> [SET EXERCISE]: Quote the data below in full, minus the images.

(Stored items)
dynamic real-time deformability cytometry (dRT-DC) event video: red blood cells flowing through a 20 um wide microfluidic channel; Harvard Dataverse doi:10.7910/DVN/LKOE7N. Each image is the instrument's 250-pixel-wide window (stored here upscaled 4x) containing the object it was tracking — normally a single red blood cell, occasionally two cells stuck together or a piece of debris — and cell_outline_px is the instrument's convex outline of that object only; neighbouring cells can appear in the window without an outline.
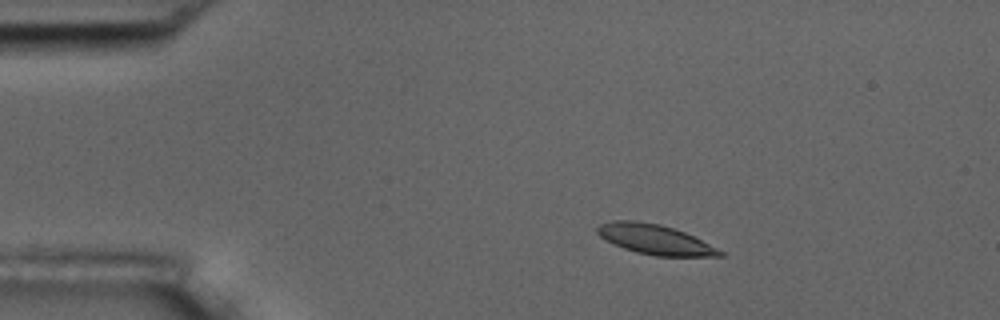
{"species": "common noctule bat (a hibernating species)", "species_latin": "Nyctalus noctula", "temperature_condition": "room temperature", "stored_images_in_passage": 5, "camera_frame_rate_fps": 3000, "um_per_image_px": 0.085, "animal": {"sex": "male", "body_mass_g": 17.5, "forearm_length_mm": 52.3}, "frame": {"image": 1, "passage_image": 3, "time_ms": 0.667, "image_size_px": [1000, 320], "cell_outline_px": [[724, 256], [656, 256], [636, 252], [624, 248], [600, 236], [596, 232], [596, 228], [600, 224], [612, 220], [636, 220], [660, 224], [684, 232], [724, 252]], "centroid_in_image_um": [55.64, 20.34], "position_along_channel_um": 29.4, "area_um2": 20.98}}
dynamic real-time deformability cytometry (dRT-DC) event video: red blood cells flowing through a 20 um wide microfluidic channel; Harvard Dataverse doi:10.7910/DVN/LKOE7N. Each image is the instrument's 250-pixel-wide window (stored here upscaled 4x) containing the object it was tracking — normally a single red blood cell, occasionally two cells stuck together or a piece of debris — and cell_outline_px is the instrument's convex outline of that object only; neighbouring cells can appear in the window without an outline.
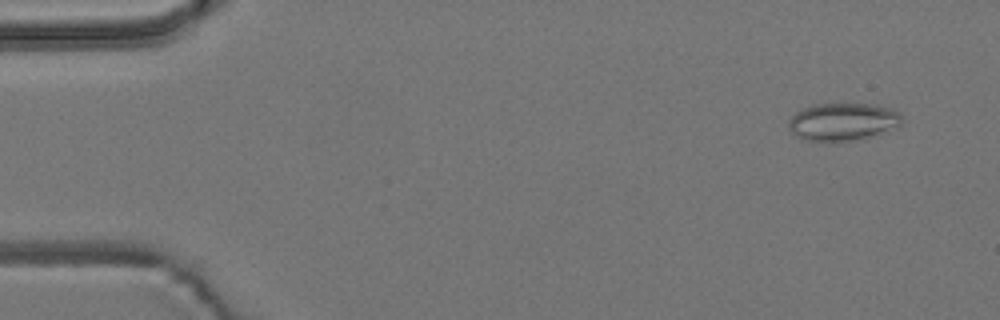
{"species": "common noctule bat (a hibernating species)", "species_latin": "Nyctalus noctula", "temperature_condition": "room temperature", "stored_images_in_passage": 12, "camera_frame_rate_fps": 3000, "um_per_image_px": 0.085, "animal": {"sex": "male", "body_mass_g": 19.2, "forearm_length_mm": 51.8}, "frame": {"image": 1, "passage_image": 4, "time_ms": 1.0, "image_size_px": [1000, 320], "cell_outline_px": [[900, 124], [888, 132], [872, 136], [852, 140], [800, 140], [788, 128], [788, 120], [796, 112], [804, 108], [816, 104], [876, 104], [892, 108], [900, 112]], "centroid_in_image_um": [71.65, 10.34], "position_along_channel_um": 13.4, "area_um2": 24.8}}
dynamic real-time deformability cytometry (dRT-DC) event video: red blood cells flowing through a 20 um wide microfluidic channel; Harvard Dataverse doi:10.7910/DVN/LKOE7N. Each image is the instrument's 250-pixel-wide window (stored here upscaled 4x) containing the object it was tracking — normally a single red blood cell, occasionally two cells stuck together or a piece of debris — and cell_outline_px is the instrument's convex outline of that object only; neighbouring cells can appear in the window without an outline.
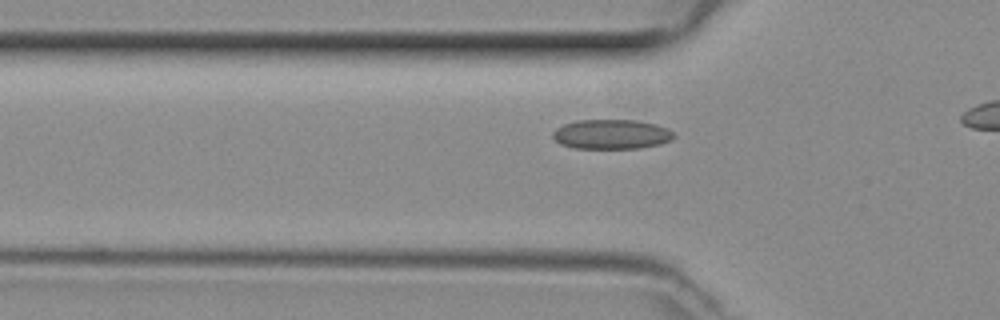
{"species": "common noctule bat (a hibernating species)", "species_latin": "Nyctalus noctula", "temperature_condition": "room temperature", "stored_images_in_passage": 23, "camera_frame_rate_fps": 3000, "um_per_image_px": 0.085, "animal": {"sex": "female", "body_mass_g": 29.2, "forearm_length_mm": 56.3}, "frame": {"image": 1, "passage_image": 11, "time_ms": 3.333, "image_size_px": [1000, 320], "cell_outline_px": [[676, 136], [672, 140], [660, 144], [640, 148], [572, 148], [560, 144], [552, 136], [552, 132], [556, 128], [564, 124], [576, 120], [636, 120], [656, 124], [668, 128]], "centroid_in_image_um": [51.98, 11.41], "position_along_channel_um": 73.8, "area_um2": 21.04}}
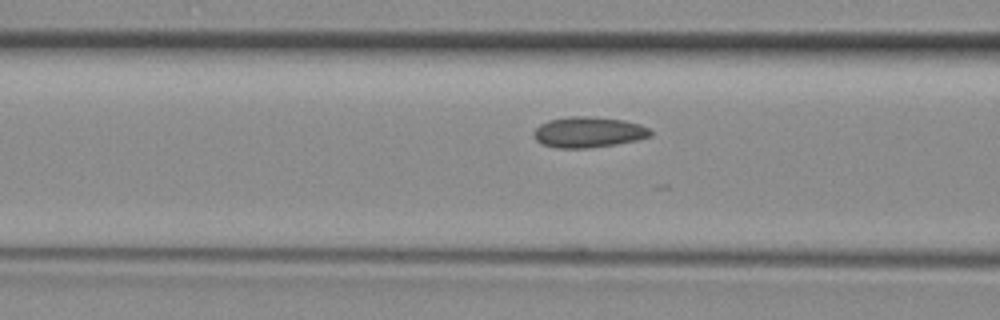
{"frame": {"image": 2, "passage_image": 14, "time_ms": 4.333, "image_size_px": [1000, 320], "cell_outline_px": [[652, 136], [636, 140], [616, 144], [588, 148], [556, 148], [540, 144], [532, 136], [532, 132], [540, 124], [548, 120], [568, 116], [592, 116], [624, 120], [640, 124], [648, 128], [652, 132]], "centroid_in_image_um": [49.98, 11.23], "position_along_channel_um": 116.6, "area_um2": 21.15}}
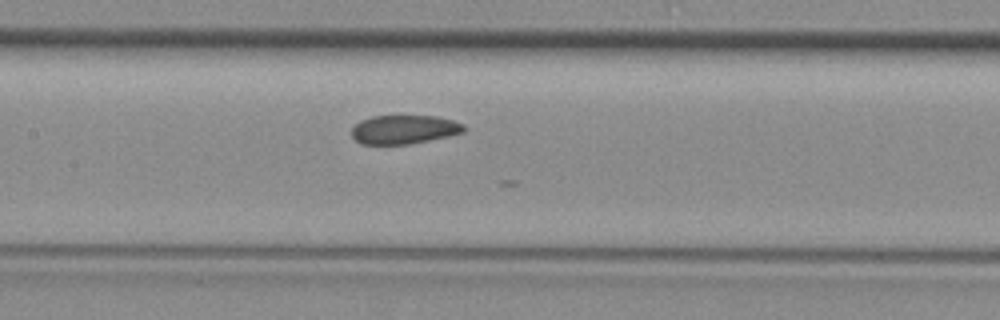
{"frame": {"image": 3, "passage_image": 18, "time_ms": 5.667, "image_size_px": [1000, 320], "cell_outline_px": [[468, 128], [464, 132], [448, 136], [408, 144], [360, 144], [352, 136], [352, 124], [360, 120], [372, 116], [436, 116], [452, 120], [464, 124]], "centroid_in_image_um": [34.33, 11.0], "position_along_channel_um": 173.1, "area_um2": 18.96}}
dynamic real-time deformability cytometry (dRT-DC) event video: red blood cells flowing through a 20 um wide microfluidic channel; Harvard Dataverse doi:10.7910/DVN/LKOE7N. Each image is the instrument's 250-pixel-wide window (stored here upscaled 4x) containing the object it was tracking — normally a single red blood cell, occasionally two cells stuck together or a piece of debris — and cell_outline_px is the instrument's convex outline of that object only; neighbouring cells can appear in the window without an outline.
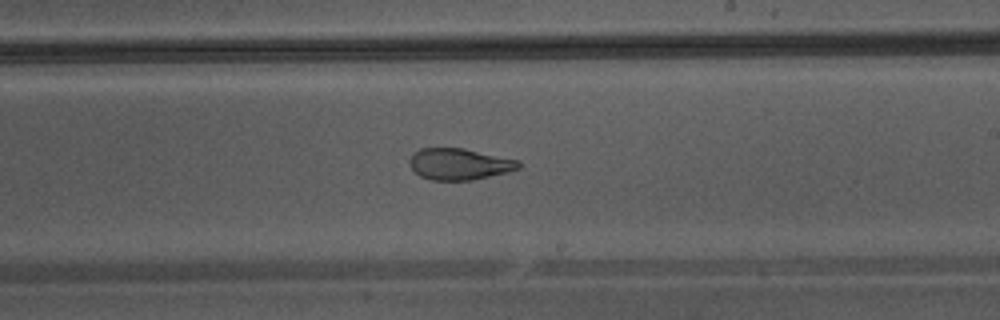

> [SOLVED EXERCISE]:
dynamic real-time deformability cytometry (dRT-DC) event video: red blood cells flowing through a 20 um wide microfluidic channel; Harvard Dataverse doi:10.7910/DVN/LKOE7N. Each image is the instrument's 250-pixel-wide window (stored here upscaled 4x) containing the object it was tracking — normally a single red blood cell, occasionally two cells stuck together or a piece of debris — and cell_outline_px is the instrument's convex outline of that object only; neighbouring cells can appear in the window without an outline.
{"species": "common noctule bat (a hibernating species)", "species_latin": "Nyctalus noctula", "temperature_condition": "room temperature", "stored_images_in_passage": 5, "camera_frame_rate_fps": 3000, "um_per_image_px": 0.085, "animal": {"sex": "male", "body_mass_g": 17.5, "forearm_length_mm": 52.3}, "frame": {"image": 1, "passage_image": 3, "time_ms": 0.667, "image_size_px": [1000, 320], "cell_outline_px": [[724, 256], [656, 256], [636, 252], [624, 248], [600, 236], [596, 232], [596, 228], [600, 224], [612, 220], [636, 220], [660, 224], [684, 232], [724, 252]], "centroid_in_image_um": [55.64, 20.34], "position_along_channel_um": 29.4, "area_um2": 20.98}}
dynamic real-time deformability cytometry (dRT-DC) event video: red blood cells flowing through a 20 um wide microfluidic channel; Harvard Dataverse doi:10.7910/DVN/LKOE7N. Each image is the instrument's 250-pixel-wide window (stored here upscaled 4x) containing the object it was tracking — normally a single red blood cell, occasionally two cells stuck together or a piece of debris — and cell_outline_px is the instrument's convex outline of that object only; neighbouring cells can appear in the window without an outline.
{"species": "common noctule bat (a hibernating species)", "species_latin": "Nyctalus noctula", "temperature_condition": "room temperature", "stored_images_in_passage": 12, "camera_frame_rate_fps": 3000, "um_per_image_px": 0.085, "animal": {"sex": "male", "body_mass_g": 19.2, "forearm_length_mm": 51.8}, "frame": {"image": 1, "passage_image": 4, "time_ms": 1.0, "image_size_px": [1000, 320], "cell_outline_px": [[900, 124], [888, 132], [872, 136], [852, 140], [800, 140], [788, 128], [788, 120], [796, 112], [804, 108], [816, 104], [876, 104], [892, 108], [900, 112]], "centroid_in_image_um": [71.65, 10.34], "position_along_channel_um": 13.4, "area_um2": 24.8}}
dynamic real-time deformability cytometry (dRT-DC) event video: red blood cells flowing through a 20 um wide microfluidic channel; Harvard Dataverse doi:10.7910/DVN/LKOE7N. Each image is the instrument's 250-pixel-wide window (stored here upscaled 4x) containing the object it was tracking — normally a single red blood cell, occasionally two cells stuck together or a piece of debris — and cell_outline_px is the instrument's convex outline of that object only; neighbouring cells can appear in the window without an outline.
{"species": "common noctule bat (a hibernating species)", "species_latin": "Nyctalus noctula", "temperature_condition": "room temperature", "stored_images_in_passage": 23, "camera_frame_rate_fps": 3000, "um_per_image_px": 0.085, "animal": {"sex": "female", "body_mass_g": 29.2, "forearm_length_mm": 56.3}, "frame": {"image": 1, "passage_image": 11, "time_ms": 3.333, "image_size_px": [1000, 320], "cell_outline_px": [[676, 136], [672, 140], [660, 144], [640, 148], [572, 148], [560, 144], [552, 136], [552, 132], [556, 128], [564, 124], [576, 120], [636, 120], [656, 124], [668, 128]], "centroid_in_image_um": [51.98, 11.41], "position_along_channel_um": 73.8, "area_um2": 21.04}}
{"frame": {"image": 2, "passage_image": 14, "time_ms": 4.333, "image_size_px": [1000, 320], "cell_outline_px": [[652, 136], [636, 140], [616, 144], [588, 148], [556, 148], [540, 144], [532, 136], [532, 132], [540, 124], [548, 120], [568, 116], [592, 116], [624, 120], [640, 124], [648, 128], [652, 132]], "centroid_in_image_um": [49.98, 11.23], "position_along_channel_um": 116.6, "area_um2": 21.15}}
{"frame": {"image": 3, "passage_image": 18, "time_ms": 5.667, "image_size_px": [1000, 320], "cell_outline_px": [[468, 128], [464, 132], [448, 136], [408, 144], [360, 144], [352, 136], [352, 124], [360, 120], [372, 116], [436, 116], [452, 120], [464, 124]], "centroid_in_image_um": [34.33, 11.0], "position_along_channel_um": 173.1, "area_um2": 18.96}}
dynamic real-time deformability cytometry (dRT-DC) event video: red blood cells flowing through a 20 um wide microfluidic channel; Harvard Dataverse doi:10.7910/DVN/LKOE7N. Each image is the instrument's 250-pixel-wide window (stored here upscaled 4x) containing the object it was tracking — normally a single red blood cell, occasionally two cells stuck together or a piece of debris — and cell_outline_px is the instrument's convex outline of that object only; neighbouring cells can appear in the window without an outline.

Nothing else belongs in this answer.